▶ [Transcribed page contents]
· · · ·

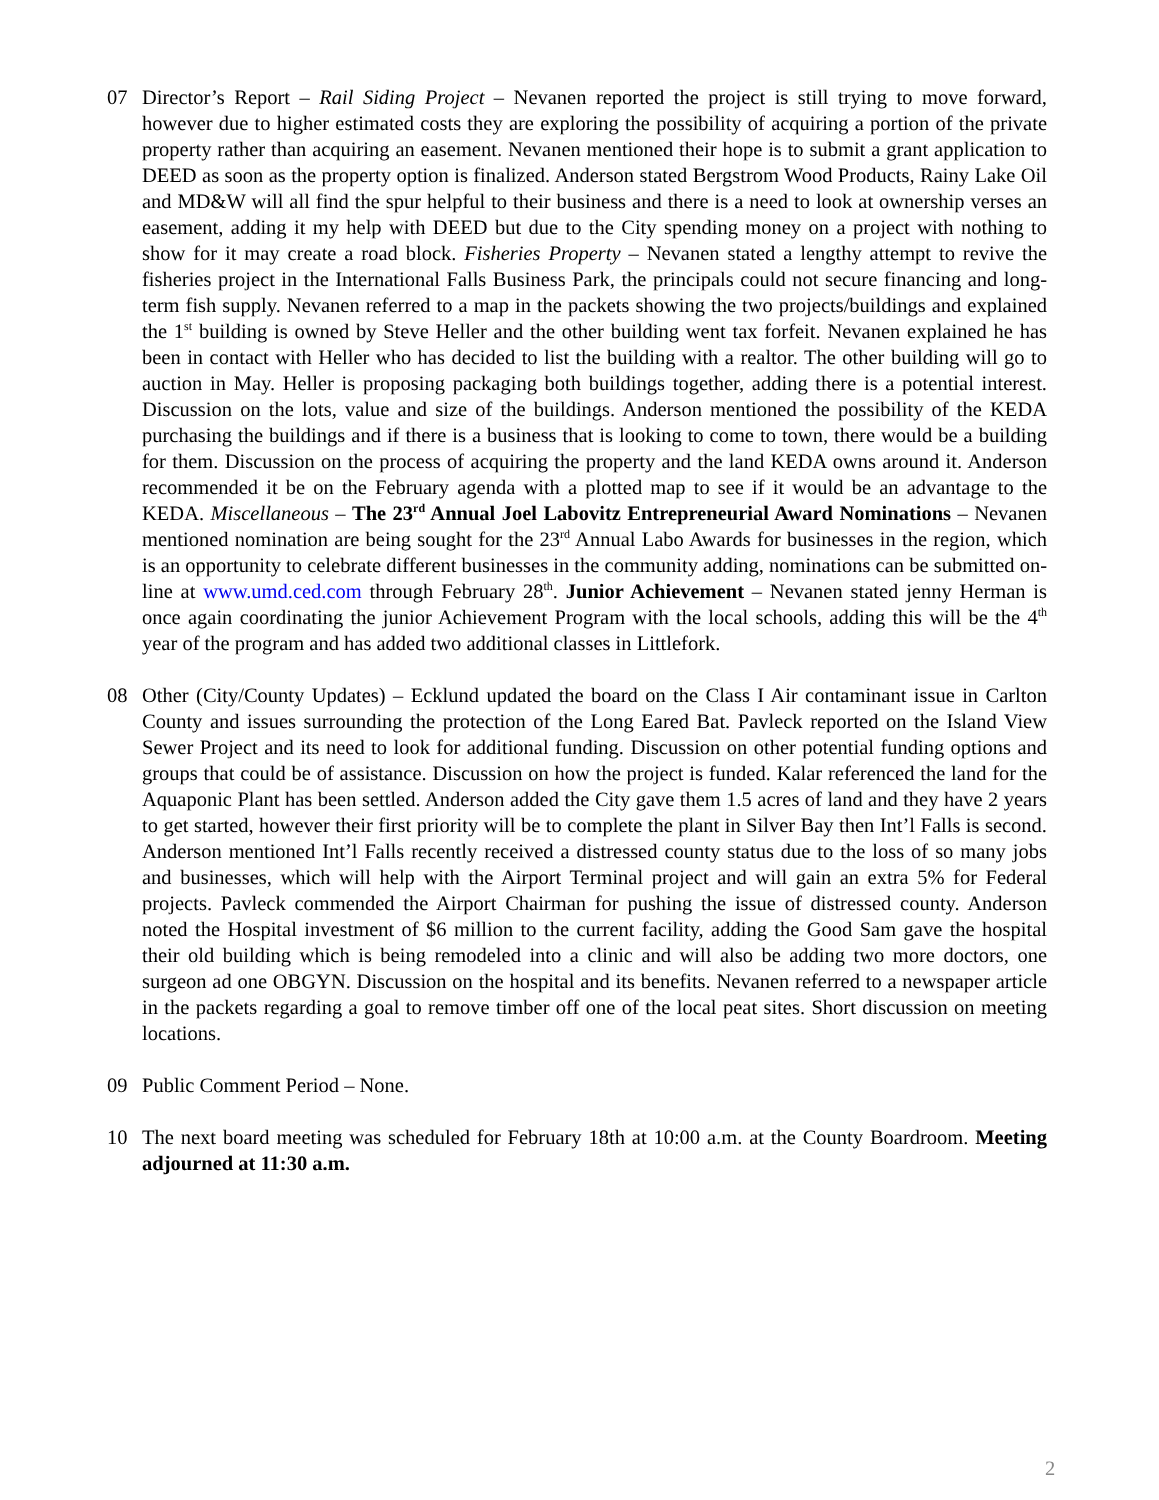07 Director’s Report – Rail Siding Project – Nevanen reported the project is still trying to move forward, however due to higher estimated costs they are exploring the possibility of acquiring a portion of the private property rather than acquiring an easement. Nevanen mentioned their hope is to submit a grant application to DEED as soon as the property option is finalized. Anderson stated Bergstrom Wood Products, Rainy Lake Oil and MD&W will all find the spur helpful to their business and there is a need to look at ownership verses an easement, adding it my help with DEED but due to the City spending money on a project with nothing to show for it may create a road block. Fisheries Property – Nevanen stated a lengthy attempt to revive the fisheries project in the International Falls Business Park, the principals could not secure financing and long-term fish supply. Nevanen referred to a map in the packets showing the two projects/buildings and explained the 1<sup>st</sup> building is owned by Steve Heller and the other building went tax forfeit. Nevanen explained he has been in contact with Heller who has decided to list the building with a realtor. The other building will go to auction in May. Heller is proposing packaging both buildings together, adding there is a potential interest. Discussion on the lots, value and size of the buildings. Anderson mentioned the possibility of the KEDA purchasing the buildings and if there is a business that is looking to come to town, there would be a building for them. Discussion on the process of acquiring the property and the land KEDA owns around it. Anderson recommended it be on the February agenda with a plotted map to see if it would be an advantage to the KEDA. Miscellaneous – The 23<sup>rd</sup> Annual Joel Labovitz Entrepreneurial Award Nominations – Nevanen mentioned nomination are being sought for the 23<sup>rd</sup> Annual Labo Awards for businesses in the region, which is an opportunity to celebrate different businesses in the community adding, nominations can be submitted on-line at www.umd.ced.com through February 28<sup>th</sup>. Junior Achievement – Nevanen stated jenny Herman is once again coordinating the junior Achievement Program with the local schools, adding this will be the 4<sup>th</sup> year of the program and has added two additional classes in Littlefork.
08 Other (City/County Updates) – Ecklund updated the board on the Class I Air contaminant issue in Carlton County and issues surrounding the protection of the Long Eared Bat. Pavleck reported on the Island View Sewer Project and its need to look for additional funding. Discussion on other potential funding options and groups that could be of assistance. Discussion on how the project is funded. Kalar referenced the land for the Aquaponic Plant has been settled. Anderson added the City gave them 1.5 acres of land and they have 2 years to get started, however their first priority will be to complete the plant in Silver Bay then Int’l Falls is second. Anderson mentioned Int’l Falls recently received a distressed county status due to the loss of so many jobs and businesses, which will help with the Airport Terminal project and will gain an extra 5% for Federal projects. Pavleck commended the Airport Chairman for pushing the issue of distressed county. Anderson noted the Hospital investment of $6 million to the current facility, adding the Good Sam gave the hospital their old building which is being remodeled into a clinic and will also be adding two more doctors, one surgeon ad one OBGYN. Discussion on the hospital and its benefits. Nevanen referred to a newspaper article in the packets regarding a goal to remove timber off one of the local peat sites. Short discussion on meeting locations.
09 Public Comment Period – None.
10 The next board meeting was scheduled for February 18th at 10:00 a.m. at the County Boardroom. Meeting adjourned at 11:30 a.m.
2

· · · ·

▶ [TO DO] Output exactly the lines of the data that run from the one containing "10 The next" to the very last line, and no others.

▶ [WORKED SOLUTION]
10 The next board meeting was scheduled for February 18th at 10:00 a.m. at the County Boardroom. Meeting adjourned at 11:30 a.m.
2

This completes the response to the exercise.